* [Source data]:
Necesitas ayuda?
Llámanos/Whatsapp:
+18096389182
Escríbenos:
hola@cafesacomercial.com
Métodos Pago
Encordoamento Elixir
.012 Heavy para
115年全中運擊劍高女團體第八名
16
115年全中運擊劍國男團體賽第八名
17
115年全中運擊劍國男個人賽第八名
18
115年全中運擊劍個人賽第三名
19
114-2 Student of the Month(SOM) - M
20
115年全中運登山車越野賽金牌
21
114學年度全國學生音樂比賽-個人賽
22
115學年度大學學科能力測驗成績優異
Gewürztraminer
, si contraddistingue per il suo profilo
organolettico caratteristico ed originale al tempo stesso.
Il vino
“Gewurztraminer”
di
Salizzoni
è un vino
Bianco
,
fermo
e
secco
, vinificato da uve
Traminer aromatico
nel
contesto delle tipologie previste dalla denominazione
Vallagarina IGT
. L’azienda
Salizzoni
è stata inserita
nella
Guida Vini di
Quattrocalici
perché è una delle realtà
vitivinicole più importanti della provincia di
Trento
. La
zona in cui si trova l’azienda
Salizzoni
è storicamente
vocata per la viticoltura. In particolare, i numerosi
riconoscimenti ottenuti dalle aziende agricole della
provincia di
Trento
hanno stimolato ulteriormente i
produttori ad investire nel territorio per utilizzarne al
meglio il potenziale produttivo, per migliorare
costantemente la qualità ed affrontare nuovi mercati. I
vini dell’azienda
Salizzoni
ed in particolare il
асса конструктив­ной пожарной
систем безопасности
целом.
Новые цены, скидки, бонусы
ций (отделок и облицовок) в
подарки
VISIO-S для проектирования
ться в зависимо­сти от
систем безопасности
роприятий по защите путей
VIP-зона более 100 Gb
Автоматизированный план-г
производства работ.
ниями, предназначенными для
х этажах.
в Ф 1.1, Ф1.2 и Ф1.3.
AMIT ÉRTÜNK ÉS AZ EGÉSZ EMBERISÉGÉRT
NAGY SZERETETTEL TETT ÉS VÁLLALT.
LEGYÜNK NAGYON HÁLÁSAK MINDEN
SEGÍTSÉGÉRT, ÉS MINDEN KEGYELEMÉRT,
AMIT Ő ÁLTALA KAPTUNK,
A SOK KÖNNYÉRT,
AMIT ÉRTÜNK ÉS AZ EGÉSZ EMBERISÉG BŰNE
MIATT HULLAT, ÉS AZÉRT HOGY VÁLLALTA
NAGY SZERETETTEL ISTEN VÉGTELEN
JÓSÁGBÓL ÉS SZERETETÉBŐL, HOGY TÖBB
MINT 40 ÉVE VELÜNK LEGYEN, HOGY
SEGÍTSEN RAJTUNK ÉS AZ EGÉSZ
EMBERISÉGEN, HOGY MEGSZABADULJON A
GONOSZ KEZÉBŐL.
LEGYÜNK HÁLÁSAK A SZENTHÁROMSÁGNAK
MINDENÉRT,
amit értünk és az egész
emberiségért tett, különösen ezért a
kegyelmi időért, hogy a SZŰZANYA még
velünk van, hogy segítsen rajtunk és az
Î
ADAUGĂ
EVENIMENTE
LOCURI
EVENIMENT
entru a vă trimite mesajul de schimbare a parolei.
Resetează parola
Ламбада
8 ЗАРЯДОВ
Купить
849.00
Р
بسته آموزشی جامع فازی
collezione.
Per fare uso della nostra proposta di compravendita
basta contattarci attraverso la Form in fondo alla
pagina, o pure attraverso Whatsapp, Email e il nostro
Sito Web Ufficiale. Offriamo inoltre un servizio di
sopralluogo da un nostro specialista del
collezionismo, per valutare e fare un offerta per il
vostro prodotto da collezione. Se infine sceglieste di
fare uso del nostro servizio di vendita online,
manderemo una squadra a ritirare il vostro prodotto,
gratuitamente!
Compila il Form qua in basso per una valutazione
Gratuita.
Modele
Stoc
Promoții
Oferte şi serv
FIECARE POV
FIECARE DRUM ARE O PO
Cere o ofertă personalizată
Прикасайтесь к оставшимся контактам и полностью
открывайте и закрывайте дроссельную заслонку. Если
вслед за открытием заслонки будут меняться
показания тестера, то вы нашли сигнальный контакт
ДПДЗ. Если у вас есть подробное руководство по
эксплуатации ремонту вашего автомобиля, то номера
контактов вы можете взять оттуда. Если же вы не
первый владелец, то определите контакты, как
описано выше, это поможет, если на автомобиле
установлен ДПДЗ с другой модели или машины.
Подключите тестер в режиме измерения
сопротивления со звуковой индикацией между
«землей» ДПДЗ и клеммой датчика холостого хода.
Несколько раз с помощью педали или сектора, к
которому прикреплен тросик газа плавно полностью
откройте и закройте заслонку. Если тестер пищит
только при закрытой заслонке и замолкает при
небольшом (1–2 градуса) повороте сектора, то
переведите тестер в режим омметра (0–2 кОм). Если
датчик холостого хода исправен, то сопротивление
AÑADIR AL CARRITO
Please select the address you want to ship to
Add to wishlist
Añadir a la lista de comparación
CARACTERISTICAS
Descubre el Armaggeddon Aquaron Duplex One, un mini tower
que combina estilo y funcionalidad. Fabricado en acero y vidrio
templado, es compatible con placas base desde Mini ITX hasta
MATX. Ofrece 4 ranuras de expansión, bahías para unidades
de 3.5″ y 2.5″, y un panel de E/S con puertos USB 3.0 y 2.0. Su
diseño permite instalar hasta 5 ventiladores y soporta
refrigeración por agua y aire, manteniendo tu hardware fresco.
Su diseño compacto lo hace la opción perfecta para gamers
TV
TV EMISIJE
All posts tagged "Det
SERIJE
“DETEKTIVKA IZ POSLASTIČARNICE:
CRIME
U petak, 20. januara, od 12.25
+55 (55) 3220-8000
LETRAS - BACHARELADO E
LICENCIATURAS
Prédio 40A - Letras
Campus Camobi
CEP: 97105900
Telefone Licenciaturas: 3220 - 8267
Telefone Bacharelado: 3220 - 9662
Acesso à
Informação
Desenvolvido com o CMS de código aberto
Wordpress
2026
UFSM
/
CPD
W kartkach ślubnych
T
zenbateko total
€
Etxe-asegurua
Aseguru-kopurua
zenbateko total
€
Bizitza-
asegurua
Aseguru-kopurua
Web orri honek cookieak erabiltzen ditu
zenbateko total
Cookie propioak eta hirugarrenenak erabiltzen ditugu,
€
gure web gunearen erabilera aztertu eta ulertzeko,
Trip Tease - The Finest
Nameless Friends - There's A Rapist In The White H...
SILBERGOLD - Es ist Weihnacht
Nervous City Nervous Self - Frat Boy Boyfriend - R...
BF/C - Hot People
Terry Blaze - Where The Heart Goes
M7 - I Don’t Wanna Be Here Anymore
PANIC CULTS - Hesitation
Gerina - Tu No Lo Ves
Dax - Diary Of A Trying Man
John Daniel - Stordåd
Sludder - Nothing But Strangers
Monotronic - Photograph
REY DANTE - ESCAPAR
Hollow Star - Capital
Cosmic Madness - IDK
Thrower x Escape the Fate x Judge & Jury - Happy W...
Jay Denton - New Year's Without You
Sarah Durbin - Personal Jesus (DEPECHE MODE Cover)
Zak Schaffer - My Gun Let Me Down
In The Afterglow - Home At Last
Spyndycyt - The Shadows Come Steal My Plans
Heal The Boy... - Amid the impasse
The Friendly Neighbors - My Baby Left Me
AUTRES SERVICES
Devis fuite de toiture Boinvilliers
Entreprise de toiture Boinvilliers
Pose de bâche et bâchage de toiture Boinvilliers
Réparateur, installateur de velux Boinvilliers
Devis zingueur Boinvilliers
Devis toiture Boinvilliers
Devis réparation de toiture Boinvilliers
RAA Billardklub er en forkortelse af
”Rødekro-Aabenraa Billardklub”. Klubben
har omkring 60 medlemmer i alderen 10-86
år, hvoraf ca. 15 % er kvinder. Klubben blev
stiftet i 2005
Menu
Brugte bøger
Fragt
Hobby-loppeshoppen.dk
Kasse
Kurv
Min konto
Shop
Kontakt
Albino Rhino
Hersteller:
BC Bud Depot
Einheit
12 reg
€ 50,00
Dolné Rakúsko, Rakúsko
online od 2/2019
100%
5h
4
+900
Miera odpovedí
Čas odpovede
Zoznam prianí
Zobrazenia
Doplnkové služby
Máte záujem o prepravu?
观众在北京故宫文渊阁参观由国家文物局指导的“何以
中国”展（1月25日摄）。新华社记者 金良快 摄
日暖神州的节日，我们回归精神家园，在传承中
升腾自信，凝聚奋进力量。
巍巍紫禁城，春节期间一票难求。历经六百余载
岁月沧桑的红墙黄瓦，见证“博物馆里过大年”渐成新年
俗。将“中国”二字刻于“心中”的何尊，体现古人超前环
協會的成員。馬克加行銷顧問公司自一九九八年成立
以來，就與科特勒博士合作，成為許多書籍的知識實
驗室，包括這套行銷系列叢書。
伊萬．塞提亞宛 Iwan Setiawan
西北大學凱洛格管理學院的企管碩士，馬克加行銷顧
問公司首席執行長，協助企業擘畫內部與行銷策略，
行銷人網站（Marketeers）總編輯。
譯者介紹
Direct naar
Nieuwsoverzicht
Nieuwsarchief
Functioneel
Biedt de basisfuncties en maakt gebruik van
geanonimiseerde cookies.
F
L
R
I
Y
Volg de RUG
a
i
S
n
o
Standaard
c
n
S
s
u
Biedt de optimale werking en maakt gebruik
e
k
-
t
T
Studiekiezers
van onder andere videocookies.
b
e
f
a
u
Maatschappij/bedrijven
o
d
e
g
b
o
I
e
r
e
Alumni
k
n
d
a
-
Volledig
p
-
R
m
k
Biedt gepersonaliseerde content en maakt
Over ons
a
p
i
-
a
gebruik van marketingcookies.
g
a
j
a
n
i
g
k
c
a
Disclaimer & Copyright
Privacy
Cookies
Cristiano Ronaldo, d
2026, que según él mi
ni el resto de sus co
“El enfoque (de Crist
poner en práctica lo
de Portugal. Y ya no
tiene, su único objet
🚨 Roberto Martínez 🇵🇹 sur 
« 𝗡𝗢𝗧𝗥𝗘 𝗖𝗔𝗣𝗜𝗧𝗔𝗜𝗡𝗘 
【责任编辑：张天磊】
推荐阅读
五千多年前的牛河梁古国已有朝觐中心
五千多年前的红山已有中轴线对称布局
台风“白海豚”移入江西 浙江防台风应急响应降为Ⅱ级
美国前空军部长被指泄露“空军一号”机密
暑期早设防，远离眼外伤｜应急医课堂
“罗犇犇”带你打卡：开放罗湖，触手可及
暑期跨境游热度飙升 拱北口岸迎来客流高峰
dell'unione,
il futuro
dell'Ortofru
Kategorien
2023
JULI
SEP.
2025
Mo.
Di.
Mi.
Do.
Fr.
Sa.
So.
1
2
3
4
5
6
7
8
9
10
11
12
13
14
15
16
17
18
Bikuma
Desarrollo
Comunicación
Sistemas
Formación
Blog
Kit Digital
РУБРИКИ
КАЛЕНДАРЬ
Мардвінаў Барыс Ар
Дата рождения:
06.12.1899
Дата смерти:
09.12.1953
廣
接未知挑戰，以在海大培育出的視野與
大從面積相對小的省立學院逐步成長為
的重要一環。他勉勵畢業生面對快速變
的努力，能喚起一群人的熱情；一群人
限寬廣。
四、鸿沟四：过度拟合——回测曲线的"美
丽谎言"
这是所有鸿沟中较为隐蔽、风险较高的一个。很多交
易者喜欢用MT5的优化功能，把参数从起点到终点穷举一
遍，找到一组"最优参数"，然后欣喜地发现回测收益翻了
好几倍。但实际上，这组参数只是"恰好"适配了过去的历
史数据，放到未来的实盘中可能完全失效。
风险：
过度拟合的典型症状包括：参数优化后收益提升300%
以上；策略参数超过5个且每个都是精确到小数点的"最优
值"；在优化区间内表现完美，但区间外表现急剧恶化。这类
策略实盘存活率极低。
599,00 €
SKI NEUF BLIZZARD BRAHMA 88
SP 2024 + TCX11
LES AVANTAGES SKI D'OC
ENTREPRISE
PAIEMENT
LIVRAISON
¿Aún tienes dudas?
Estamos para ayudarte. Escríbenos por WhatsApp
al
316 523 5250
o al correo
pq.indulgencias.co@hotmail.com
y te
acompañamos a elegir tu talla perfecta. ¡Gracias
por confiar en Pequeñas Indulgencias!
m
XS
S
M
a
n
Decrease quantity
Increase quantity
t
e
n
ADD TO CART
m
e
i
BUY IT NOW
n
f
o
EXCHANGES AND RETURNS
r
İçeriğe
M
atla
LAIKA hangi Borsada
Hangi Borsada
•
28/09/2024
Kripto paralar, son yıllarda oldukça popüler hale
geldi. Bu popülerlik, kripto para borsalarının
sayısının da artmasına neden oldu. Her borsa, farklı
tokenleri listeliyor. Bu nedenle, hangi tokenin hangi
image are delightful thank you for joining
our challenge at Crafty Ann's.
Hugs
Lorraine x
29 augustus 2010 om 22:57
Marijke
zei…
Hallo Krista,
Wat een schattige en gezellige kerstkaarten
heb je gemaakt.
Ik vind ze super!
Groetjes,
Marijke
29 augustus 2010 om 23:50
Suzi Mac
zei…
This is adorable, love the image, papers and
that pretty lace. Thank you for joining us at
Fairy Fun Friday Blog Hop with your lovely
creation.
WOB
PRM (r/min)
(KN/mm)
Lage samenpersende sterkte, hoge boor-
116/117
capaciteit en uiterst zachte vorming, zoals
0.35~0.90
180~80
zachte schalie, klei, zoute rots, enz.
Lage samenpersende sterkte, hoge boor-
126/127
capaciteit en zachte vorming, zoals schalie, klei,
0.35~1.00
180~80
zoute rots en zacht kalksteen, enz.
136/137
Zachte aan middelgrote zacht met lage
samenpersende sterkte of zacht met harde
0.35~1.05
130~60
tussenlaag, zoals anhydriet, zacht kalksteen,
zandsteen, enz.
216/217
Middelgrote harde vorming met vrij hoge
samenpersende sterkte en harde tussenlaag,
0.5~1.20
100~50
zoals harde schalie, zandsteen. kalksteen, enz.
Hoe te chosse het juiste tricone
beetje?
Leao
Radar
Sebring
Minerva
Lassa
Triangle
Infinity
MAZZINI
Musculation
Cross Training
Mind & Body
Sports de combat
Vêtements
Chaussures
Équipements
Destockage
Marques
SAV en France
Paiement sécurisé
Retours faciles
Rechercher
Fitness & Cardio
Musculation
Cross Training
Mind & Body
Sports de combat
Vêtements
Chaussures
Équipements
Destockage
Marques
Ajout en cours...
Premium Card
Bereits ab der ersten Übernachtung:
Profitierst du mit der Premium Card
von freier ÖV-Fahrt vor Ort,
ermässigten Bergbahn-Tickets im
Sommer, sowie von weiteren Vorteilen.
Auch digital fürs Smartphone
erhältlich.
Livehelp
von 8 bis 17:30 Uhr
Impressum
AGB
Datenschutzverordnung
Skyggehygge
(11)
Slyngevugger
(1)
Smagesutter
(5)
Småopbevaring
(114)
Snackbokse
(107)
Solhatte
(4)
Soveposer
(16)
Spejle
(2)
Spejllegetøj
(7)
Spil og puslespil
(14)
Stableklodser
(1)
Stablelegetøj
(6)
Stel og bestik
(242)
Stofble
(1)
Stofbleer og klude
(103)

* [What this task involves]: Could you repeat the records above, from their very first line through the line containing "emberiségért tett, különösen ezért a", including both of those lines, without changing anything?

* [Output]:
Necesitas ayuda?
Llámanos/Whatsapp:
+18096389182
Escríbenos:
hola@cafesacomercial.com
Métodos Pago
Encordoamento Elixir
.012 Heavy para
115年全中運擊劍高女團體第八名
16
115年全中運擊劍國男團體賽第八名
17
115年全中運擊劍國男個人賽第八名
18
115年全中運擊劍個人賽第三名
19
114-2 Student of the Month(SOM) - M
20
115年全中運登山車越野賽金牌
21
114學年度全國學生音樂比賽-個人賽
22
115學年度大學學科能力測驗成績優異
Gewürztraminer
, si contraddistingue per il suo profilo
organolettico caratteristico ed originale al tempo stesso.
Il vino
“Gewurztraminer”
di
Salizzoni
è un vino
Bianco
,
fermo
e
secco
, vinificato da uve
Traminer aromatico
nel
contesto delle tipologie previste dalla denominazione
Vallagarina IGT
. L’azienda
Salizzoni
è stata inserita
nella
Guida Vini di
Quattrocalici
perché è una delle realtà
vitivinicole più importanti della provincia di
Trento
. La
zona in cui si trova l’azienda
Salizzoni
è storicamente
vocata per la viticoltura. In particolare, i numerosi
riconoscimenti ottenuti dalle aziende agricole della
provincia di
Trento
hanno stimolato ulteriormente i
produttori ad investire nel territorio per utilizzarne al
meglio il potenziale produttivo, per migliorare
costantemente la qualità ed affrontare nuovi mercati. I
vini dell’azienda
Salizzoni
ed in particolare il
асса конструктив­ной пожарной
систем безопасности
целом.
Новые цены, скидки, бонусы
ций (отделок и облицовок) в
подарки
VISIO-S для проектирования
ться в зависимо­сти от
систем безопасности
роприятий по защите путей
VIP-зона более 100 Gb
Автоматизированный план-г
производства работ.
ниями, предназначенными для
х этажах.
в Ф 1.1, Ф1.2 и Ф1.3.
AMIT ÉRTÜNK ÉS AZ EGÉSZ EMBERISÉGÉRT
NAGY SZERETETTEL TETT ÉS VÁLLALT.
LEGYÜNK NAGYON HÁLÁSAK MINDEN
SEGÍTSÉGÉRT, ÉS MINDEN KEGYELEMÉRT,
AMIT Ő ÁLTALA KAPTUNK,
A SOK KÖNNYÉRT,
AMIT ÉRTÜNK ÉS AZ EGÉSZ EMBERISÉG BŰNE
MIATT HULLAT, ÉS AZÉRT HOGY VÁLLALTA
NAGY SZERETETTEL ISTEN VÉGTELEN
JÓSÁGBÓL ÉS SZERETETÉBŐL, HOGY TÖBB
MINT 40 ÉVE VELÜNK LEGYEN, HOGY
SEGÍTSEN RAJTUNK ÉS AZ EGÉSZ
EMBERISÉGEN, HOGY MEGSZABADULJON A
GONOSZ KEZÉBŐL.
LEGYÜNK HÁLÁSAK A SZENTHÁROMSÁGNAK
MINDENÉRT,
amit értünk és az egész
emberiségért tett, különösen ezért a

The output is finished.